DNRC049 | LP | 2004 | DELETED

Dynamic, taut, feisty, and clever as ever, “The Mists of Thyme” is Mead’s fourth-best album.

At least, that’s the word from DNRC founder Davey Dreamnation, who claims to have listened to not only its predecessor, the exquisite Yea, Finery, but also the two scheduled for release later in 2005, despite the fact that they haven’t even been recorded yet, not to mention the fact that Mead and DNRC have only signed a two-album deal.

Regardless of the contract nit-picking, however, Dreamnation is so far wrong he might as well call himself Wrongnation. “The Mists of Thyme” is a colossal achievement from a man who, only one year previously, was busking in the Bourke Street mall in Melbourne, greatly amusing passers-by with his Drkstixb solos and trying to flog off dodgily-recorded cassettes.

On this triumphant release, Mead finally comes into his own – that is, he manages to straddle both the Middle and End Ages, carving a niche in world music it would be wise for Mr Peter Gabriel to pay attention to.

Whereas the trademark Drkstixb flourishes on “Yea, Finery” were hidden deep within the mix, on this sprawling odyssey of a landmark, Mead lets it all loose, cannoning into the medieval plainsong tradition with a double-barrelled dose of pure Mead geniosity, mixed with lime.

Of course, none of the breathtaking experiments that drench this album would have been possible without his backing band, the Mistaken Incas, whom he found plying their trade in the northern Croatian city of Rijeka, (pan pipes, synths, backing tracks, Native American Indian uniforms), whilst on one of his many voyages into his own moodswings.

Impeccable sequencing and amazing sixteen part harmonies dominate this album, sweeping in to scoop up the listener in an enthralling example of the wisdom of that old chestnut ‘show, don’t tell”.

There are too many highlights on this album to mention any of them by name.

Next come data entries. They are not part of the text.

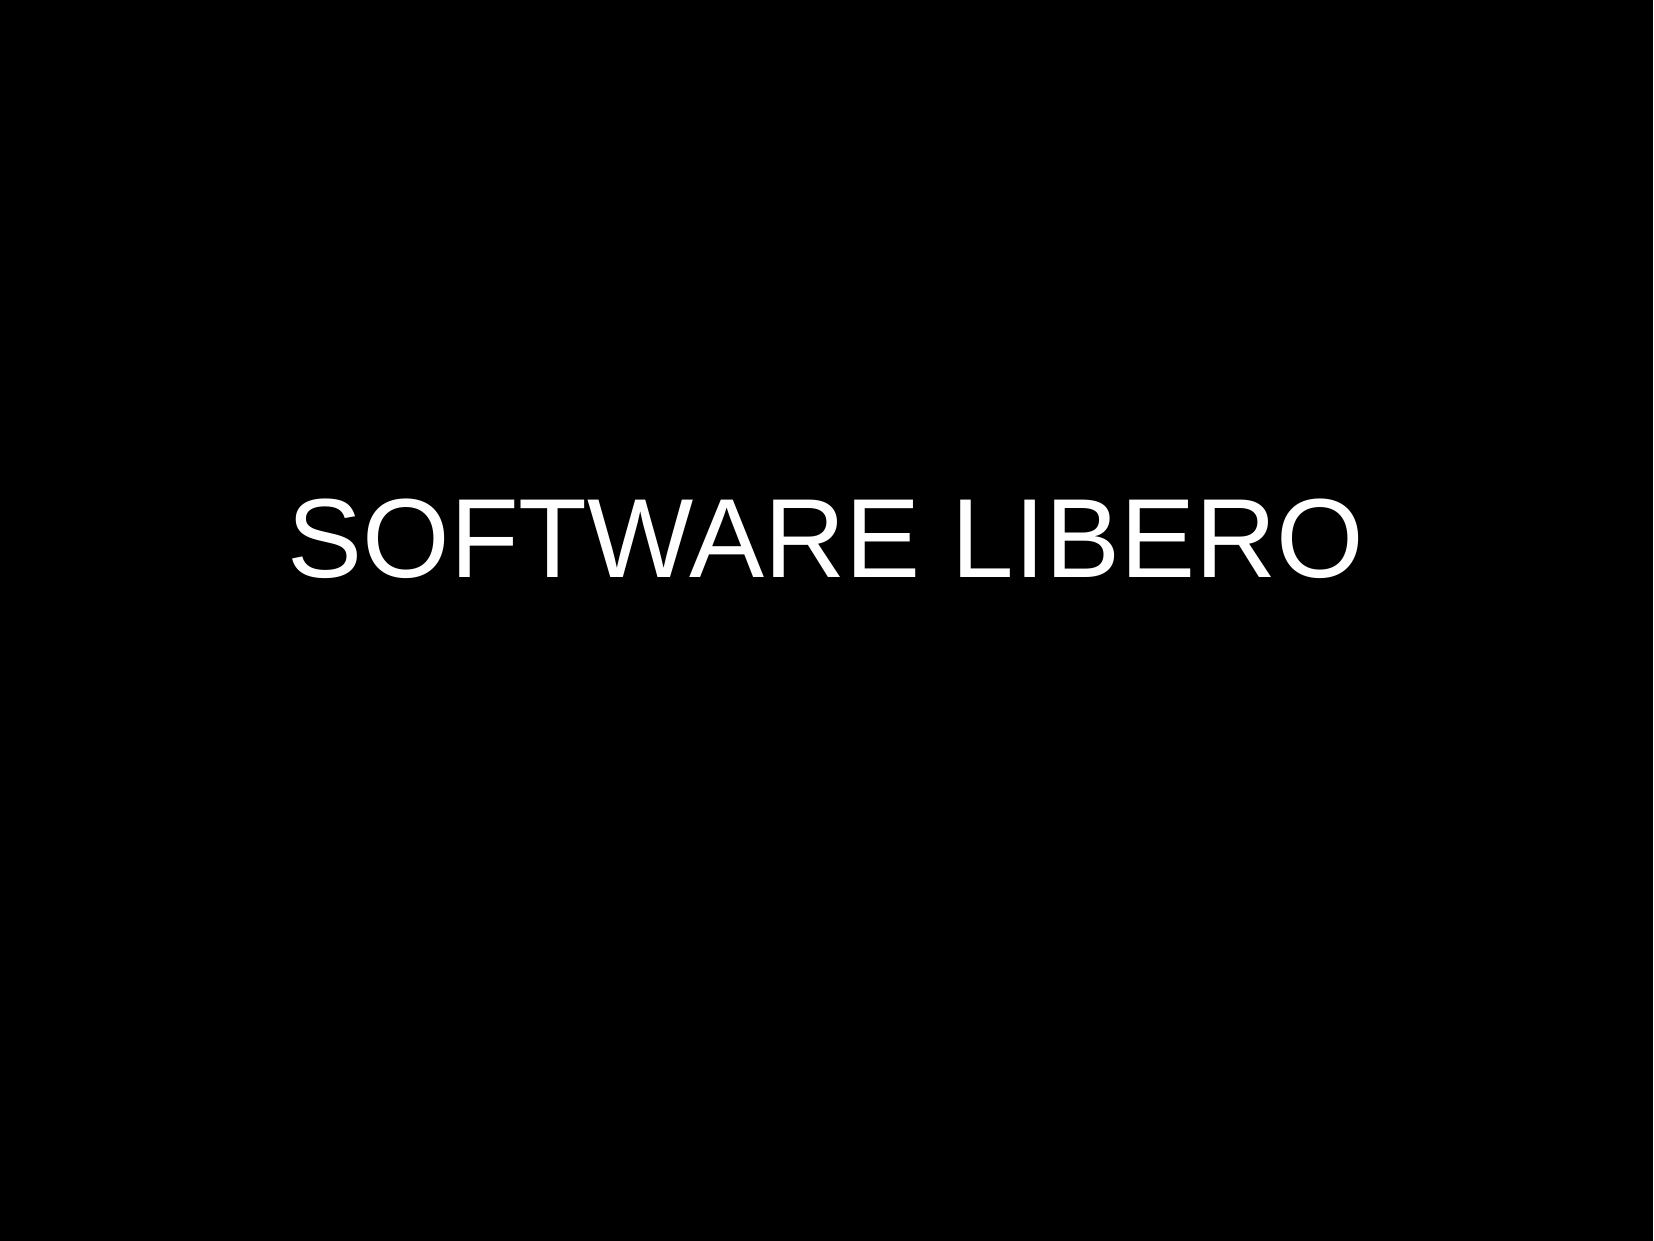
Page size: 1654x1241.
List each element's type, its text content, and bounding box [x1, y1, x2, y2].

text_box SOFTWARE LIBERO [0, 468, 1653, 734]
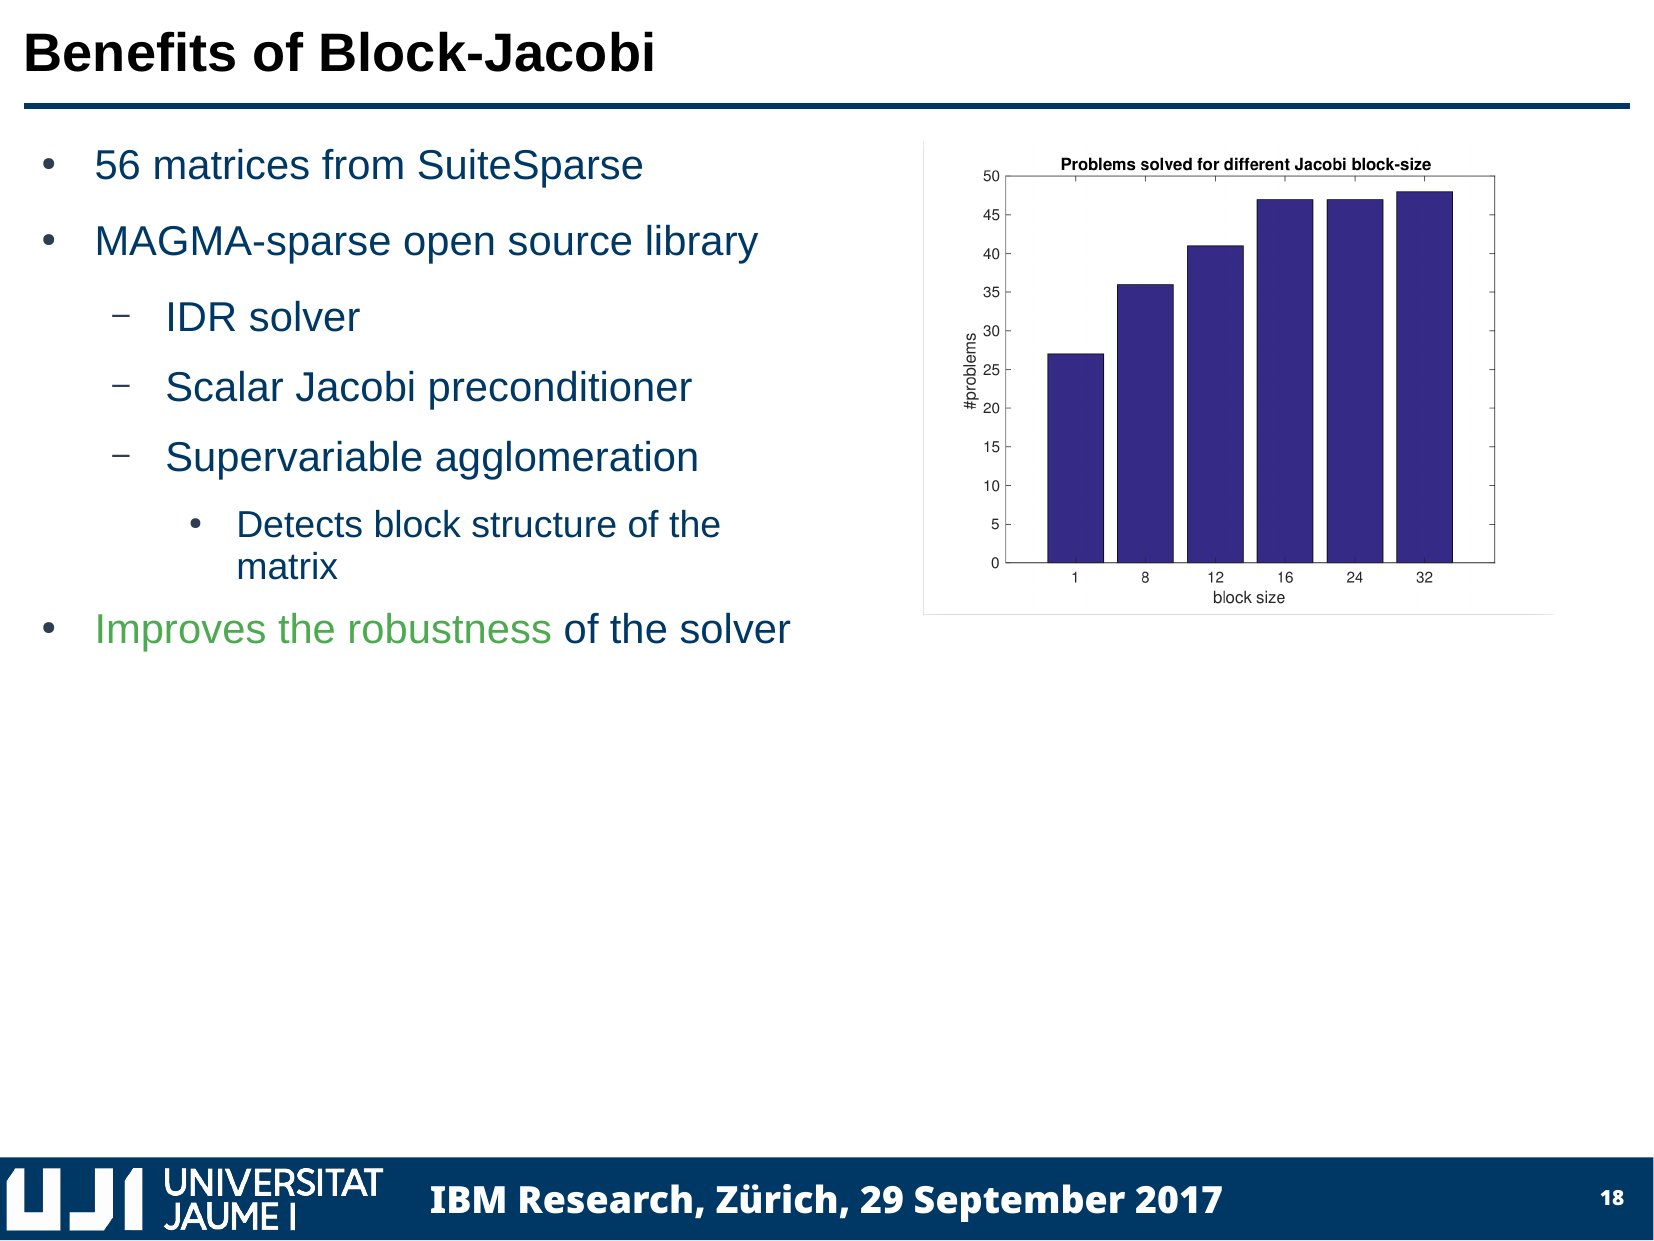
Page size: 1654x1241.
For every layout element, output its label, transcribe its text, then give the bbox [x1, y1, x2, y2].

picture [923, 141, 1554, 615]
picture [0, 1158, 390, 1241]
list 56 matrices from SuiteSparse MAGMA-sparse open source library IDR solver Scalar Jacobi preconditioner Supervariable agglomeration Detects block structure of the matrix Improves the robustness of the solver [23, 141, 808, 1134]
title Benefits of Block-Jacobi [23, 0, 1630, 107]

There are also approximately twenty tracks (one can’t be sure, as the complete meltdown that is album-closer and nominee for Nosebleeder Of The Year, “Trans-Drkstixb-Express” segues into so many individual components that it could in fact be a car or a peace treaty as opposed to a song).

Effortless, devastating, smallpox-ridden and soaked in plague juices, “The Mists of Thyme” might well have been the album to secure DNRC’s fortunes for all time had it not been deleted, stupidly, the day before it was released.